Its different having your second child. Your attention is divided and you seem so busy and engrossed in the first child often the second child’s milestones are overlooked. Although they are still of significance. With my eldest daughter I had documented the smallest of details especially in those first few months. With my second daughter it was mentally noting things and then documenting them. Those moments I enjoyed having my new bundle next me were different when I had baby number two. However, it is after having my second daughter I feel more grounded as a parent and feel more focused (as focused as a parent can be.)
Like most women I experienced the high one feels after having given birth. Then came the blues. I completely shut off. I was highly sensitive, fragile, angry and devastated. Angry at the circumstances around me (we were moving and baby had come early.) Devastated with the health problems I had amassed (but was not expecting.) In addition to this I did not want any one to know. I could not sit for any longer than two minutes. My brother came to visit me and I was crawling on my hand and knees. At night I could not sleep. I had a catheter fitted to me which was something else unexpected. Amongst this the cultural customs pertaining to a child being born had to be upheld. I felt pressured in my own mind. I just wanted things to get better and quickly. I played with my eldest daughter whilst lying down because I could not physically sit down. I had to sit in warm baths at least four times a day. During this time I supplicated with tears rolling down my eyes. I only felt I could have a dialogue with Him.
All the while I felt the emotions of devastation, anger and disdain. I would supplicate to Allah. But I was impatient. This was not how it was meant to be. I compared three things. My pregnancy. My birth’s. My children. This is the worst thing one can do. I had envisaged something in my head thats how it was meant to be. I felt useless. This is where the help and support of organisations helped me. I received an abundance of help from the Home Treatment team at first. At this point I was still going through issues with my body after birth. I had two different nurses. It was the second nurse who helped me to overcome the barriers I had in my mind. She encouraged me to take things slowly and gave me reassurance. I was then referred to the perinatal service and this is where the largest amount of transformation occurred.
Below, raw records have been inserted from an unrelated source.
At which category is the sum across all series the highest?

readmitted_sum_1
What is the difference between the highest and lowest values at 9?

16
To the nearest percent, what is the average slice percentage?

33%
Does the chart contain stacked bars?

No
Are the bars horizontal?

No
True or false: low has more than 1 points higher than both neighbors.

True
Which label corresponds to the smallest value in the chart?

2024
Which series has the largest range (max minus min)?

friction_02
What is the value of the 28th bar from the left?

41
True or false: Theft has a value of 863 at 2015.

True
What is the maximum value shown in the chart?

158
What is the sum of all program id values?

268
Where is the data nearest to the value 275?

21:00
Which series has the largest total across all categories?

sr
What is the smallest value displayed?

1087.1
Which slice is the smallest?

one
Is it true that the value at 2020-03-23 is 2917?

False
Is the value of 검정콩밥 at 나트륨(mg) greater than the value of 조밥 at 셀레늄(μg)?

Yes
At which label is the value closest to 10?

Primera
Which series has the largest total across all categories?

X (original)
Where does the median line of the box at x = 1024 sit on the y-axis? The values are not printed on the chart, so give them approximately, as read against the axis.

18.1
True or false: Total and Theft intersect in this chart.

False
For the first time in a long time I felt as though I was making changes in my OWN way. It did not occur overnight. There was lots of paper work and assessments. My husband had to support me at this time as everything seemed to be falling from beneath me, but eventually we overcame things that I thought I would never be able to do. The worker that I had was wonderful. Alongside the beauracracy she listened, reassured and laughed with me. In a way she became my friend. You know the friend you share birth stories with and they identify? Yes….that one. She went through the traumatic ‘after birth’ and related this to the birth of my first daughter.
I still have times when I become despondent but now I have a renewed faith in humans and Allah.